Other 19 galleries hold works by artists such as Tunga, Cildo Meireles, Miguel Rio Branco, Hélio Oiticica & Neville d’Almeida, Adriana Varejão, Doris Salcedo, Victor Grippo, Matthew Barney, Rivane Neuenschwander, Valeska Soares, Janet Cardiff & George Miller, Doug Aitken, Marilá Dardot, Lygia Pape, Carlos Garaicoa, Cristina Iglesias, Vik Muniz, Steve McQueen, Thomas Hirschhorn, Olafur Eliasson, Carroll Dunham and Claudia Andujar.
While walking around this magnificent garden, you will stumble across monumental works of art, including a geodesic dome designed by Paula Zasnicoff Cardoso containing Matthew Barney's installation De Lama Lâmina (2004–08), showing a vehicle uprooting a tree; Chris Burden’s Beam Drop (1984–2008), made of 72 steel beams; Sonic Pavilion by Doug Aitken that consists of a circular building of frosted glass with microphones catching the sounds of the earth which are being played live in the gallery above - Inhotim's first commission; Cristina Iglesias' Vegetation Room (2012), a cube of polished stainless steel reflecting the surrounding forest; Yayoi Kusama's Narcissus Garden Inhotim (2009), a new version of a key sculpture the artist originally presented in 1966 for her unofficial participation in the 33rd Venice Biennale; Edgard de Souza's Untitled (2000), Untitled (2002) and Untitled (2005), representing faceless, naked male figures based on the artist's own body that could be considered self-portraits; and Hélio Oiticica's Invenção da cor, Penetrável Magic Square #5, De Luxe (1977), a group of six artworks articulated around the idea of a square in both senses of the word a geometric shape and a public plaza; among others.
In this vast area made up of secondary semideciduous seasonal forests, there are 35 stunning gardens with the luxuriance of the flora, integrated in a spontaneous, harmonic way with the landscape and the lakes by means of pathways, stairways and patios.
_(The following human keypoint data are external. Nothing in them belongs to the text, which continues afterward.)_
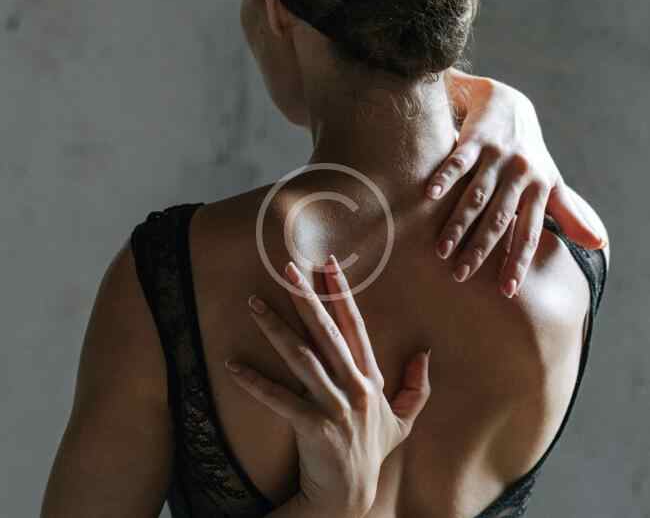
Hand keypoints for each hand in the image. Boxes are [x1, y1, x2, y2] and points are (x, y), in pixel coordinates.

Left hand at [225, 255, 430, 517]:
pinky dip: (255, 382)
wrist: (351, 497)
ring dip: (276, 328)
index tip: (329, 266)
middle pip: (327, 333)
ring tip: (253, 304)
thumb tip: (425, 354)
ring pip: (302, 358)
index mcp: (370, 379)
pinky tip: (233, 364)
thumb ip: (416, 388)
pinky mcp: (314, 428)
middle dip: (307, 297)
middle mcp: (354, 387)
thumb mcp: (403, 421)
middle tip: (287, 269)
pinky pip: (280, 399)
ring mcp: (335, 408)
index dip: (342, 295)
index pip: (354, 327)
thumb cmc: (372, 452)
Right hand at [429, 70, 607, 297]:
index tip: (507, 291)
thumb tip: (600, 244)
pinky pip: (459, 161)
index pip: (529, 233)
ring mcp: (497, 156)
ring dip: (458, 223)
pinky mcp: (475, 140)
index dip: (518, 262)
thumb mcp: (552, 180)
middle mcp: (520, 174)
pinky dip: (444, 177)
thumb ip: (569, 214)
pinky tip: (429, 195)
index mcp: (539, 188)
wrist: (509, 103)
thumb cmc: (529, 152)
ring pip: (476, 196)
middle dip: (481, 249)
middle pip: (499, 219)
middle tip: (461, 275)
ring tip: (442, 250)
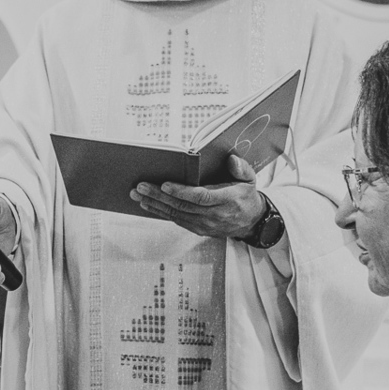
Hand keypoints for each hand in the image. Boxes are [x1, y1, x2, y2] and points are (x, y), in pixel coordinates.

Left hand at [130, 154, 265, 237]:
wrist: (251, 222)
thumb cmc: (246, 196)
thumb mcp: (250, 179)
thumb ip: (241, 169)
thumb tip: (231, 159)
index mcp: (227, 201)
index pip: (201, 197)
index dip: (182, 191)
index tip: (165, 184)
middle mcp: (214, 215)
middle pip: (182, 206)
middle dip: (159, 196)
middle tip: (141, 187)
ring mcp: (205, 224)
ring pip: (176, 214)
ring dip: (154, 204)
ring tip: (137, 194)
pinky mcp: (198, 229)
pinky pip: (176, 220)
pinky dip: (160, 212)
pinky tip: (147, 204)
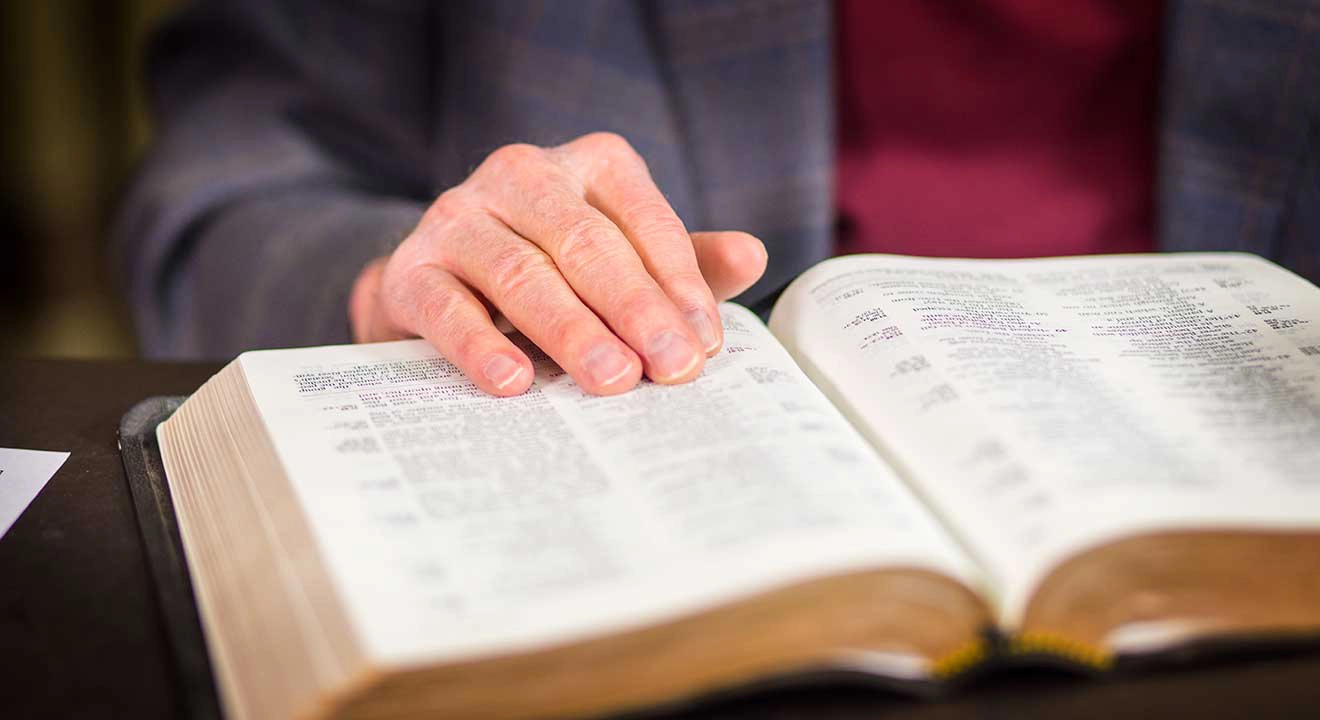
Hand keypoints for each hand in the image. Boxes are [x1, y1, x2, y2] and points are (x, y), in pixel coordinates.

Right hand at [349, 132, 766, 395]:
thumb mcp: (626, 258)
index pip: (645, 221)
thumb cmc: (555, 268)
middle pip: (586, 243)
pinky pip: (447, 307)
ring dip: (571, 331)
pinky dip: (481, 346)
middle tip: (671, 368)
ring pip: (521, 273)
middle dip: (635, 309)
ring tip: (610, 379)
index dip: (679, 285)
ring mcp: (459, 217)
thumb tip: (751, 255)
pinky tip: (513, 382)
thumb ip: (684, 261)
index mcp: (590, 165)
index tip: (704, 343)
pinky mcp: (412, 268)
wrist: (441, 280)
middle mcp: (522, 175)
Today, the gardens house numerous species of palm trees and native Brazilian and exotic trees from several regions in the world. There are close to 5,000 species, out of which two families are noteworthy: the Palm Trees (Arecaceae) with over a thousand species and varieties, and the Philodendron, Anthurium and Calla Lily (Araceae) with over 400 species and forms – regarded as one of the largest in the world.
A visit to Inhotim can last several days with the experience completely overturning the typical museum model. While walking around this spectacular landscape, visitors don't simply view the works, but rather encounter them. Having the capacity and responsibility to create a different kind of experience, Inhotim cultivates the kind of art that would be impossible or impractical to house in an ordinary museum. The Institute shows no signs of slowing down, always having several projects underway.
Normally, the Institute is open to the public every day except Mondays, with free admissions on Wednesdays. However, the visits have been suspended in March due to the coronavirus outbreak. The reopening is now expected on November 7, 2020. The space will follow the protocol prepared by a specialist consultancy in infectious diseases, which includes modified schedules and audience limits. In the meantime, be sure to visit their Google Arts & Culture page for a virtual experience.